Only the number is wanted: how many lines in the data contain "shoulder"?

****

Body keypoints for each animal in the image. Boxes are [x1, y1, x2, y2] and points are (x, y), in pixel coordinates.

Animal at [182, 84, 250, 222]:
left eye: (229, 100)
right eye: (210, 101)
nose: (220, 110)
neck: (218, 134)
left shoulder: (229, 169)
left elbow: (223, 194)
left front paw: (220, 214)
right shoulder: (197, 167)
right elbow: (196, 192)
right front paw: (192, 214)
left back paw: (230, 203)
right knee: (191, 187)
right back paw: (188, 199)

****

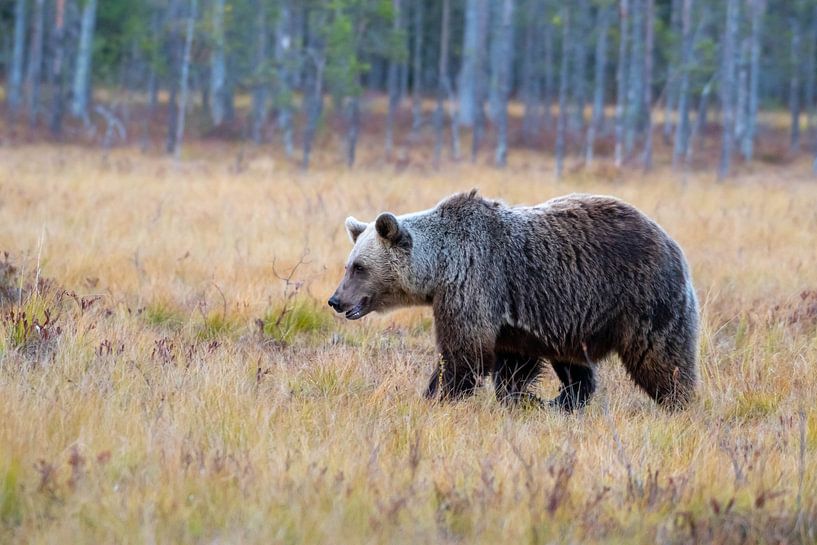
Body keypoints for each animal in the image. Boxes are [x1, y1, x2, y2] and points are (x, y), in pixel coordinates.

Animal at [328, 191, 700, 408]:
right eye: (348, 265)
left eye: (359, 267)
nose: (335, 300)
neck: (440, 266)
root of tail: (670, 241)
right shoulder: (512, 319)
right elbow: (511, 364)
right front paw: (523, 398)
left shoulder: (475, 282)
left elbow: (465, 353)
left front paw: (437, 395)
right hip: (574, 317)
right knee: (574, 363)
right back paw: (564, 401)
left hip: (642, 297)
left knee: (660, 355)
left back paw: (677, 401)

****

• _WRITTEN ANSWER_
4